START Material for the task

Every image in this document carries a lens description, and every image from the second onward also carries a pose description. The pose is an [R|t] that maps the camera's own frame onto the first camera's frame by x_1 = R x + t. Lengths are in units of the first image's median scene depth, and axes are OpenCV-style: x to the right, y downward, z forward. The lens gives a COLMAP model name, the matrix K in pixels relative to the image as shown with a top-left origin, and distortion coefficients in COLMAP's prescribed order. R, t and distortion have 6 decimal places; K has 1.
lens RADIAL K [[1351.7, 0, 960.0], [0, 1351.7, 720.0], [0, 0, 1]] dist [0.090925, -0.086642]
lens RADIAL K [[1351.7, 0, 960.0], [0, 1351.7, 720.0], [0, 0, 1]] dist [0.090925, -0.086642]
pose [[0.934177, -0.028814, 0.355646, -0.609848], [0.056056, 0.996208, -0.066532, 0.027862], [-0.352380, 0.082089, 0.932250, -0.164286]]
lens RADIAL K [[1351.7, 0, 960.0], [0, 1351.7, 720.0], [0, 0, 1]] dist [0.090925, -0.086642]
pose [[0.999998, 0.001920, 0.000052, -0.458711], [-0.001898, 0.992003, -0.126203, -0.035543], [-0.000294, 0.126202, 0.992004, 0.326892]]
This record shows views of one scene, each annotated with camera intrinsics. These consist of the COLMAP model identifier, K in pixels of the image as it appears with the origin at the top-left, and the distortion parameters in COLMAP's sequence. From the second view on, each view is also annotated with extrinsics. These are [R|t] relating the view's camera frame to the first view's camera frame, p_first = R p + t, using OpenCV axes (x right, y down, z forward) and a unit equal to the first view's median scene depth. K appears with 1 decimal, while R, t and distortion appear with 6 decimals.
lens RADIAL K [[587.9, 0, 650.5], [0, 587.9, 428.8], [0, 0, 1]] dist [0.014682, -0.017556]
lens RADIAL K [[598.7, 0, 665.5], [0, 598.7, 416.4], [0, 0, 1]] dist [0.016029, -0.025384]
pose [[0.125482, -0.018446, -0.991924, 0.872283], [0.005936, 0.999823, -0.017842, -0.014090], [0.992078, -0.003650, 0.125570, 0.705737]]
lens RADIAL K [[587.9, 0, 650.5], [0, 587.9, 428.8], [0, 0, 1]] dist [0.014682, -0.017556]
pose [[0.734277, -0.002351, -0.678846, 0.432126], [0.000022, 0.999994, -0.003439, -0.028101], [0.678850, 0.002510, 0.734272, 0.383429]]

END Material for the task

Task instructions: Copy the records word for word, from the line containing "This record shows" through the end of the records, including both that line and the last one.

Output for this exercise:
This record shows views of one scene, each annotated with camera intrinsics. These consist of the COLMAP model identifier, K in pixels of the image as it appears with the origin at the top-left, and the distortion parameters in COLMAP's sequence. From the second view on, each view is also annotated with extrinsics. These are [R|t] relating the view's camera frame to the first view's camera frame, p_first = R p + t, using OpenCV axes (x right, y down, z forward) and a unit equal to the first view's median scene depth. K appears with 1 decimal, while R, t and distortion appear with 6 decimals.
lens RADIAL K [[587.9, 0, 650.5], [0, 587.9, 428.8], [0, 0, 1]] dist [0.014682, -0.017556]
lens RADIAL K [[598.7, 0, 665.5], [0, 598.7, 416.4], [0, 0, 1]] dist [0.016029, -0.025384]
pose [[0.125482, -0.018446, -0.991924, 0.872283], [0.005936, 0.999823, -0.017842, -0.014090], [0.992078, -0.003650, 0.125570, 0.705737]]
lens RADIAL K [[587.9, 0, 650.5], [0, 587.9, 428.8], [0, 0, 1]] dist [0.014682, -0.017556]
pose [[0.734277, -0.002351, -0.678846, 0.432126], [0.000022, 0.999994, -0.003439, -0.028101], [0.678850, 0.002510, 0.734272, 0.383429]]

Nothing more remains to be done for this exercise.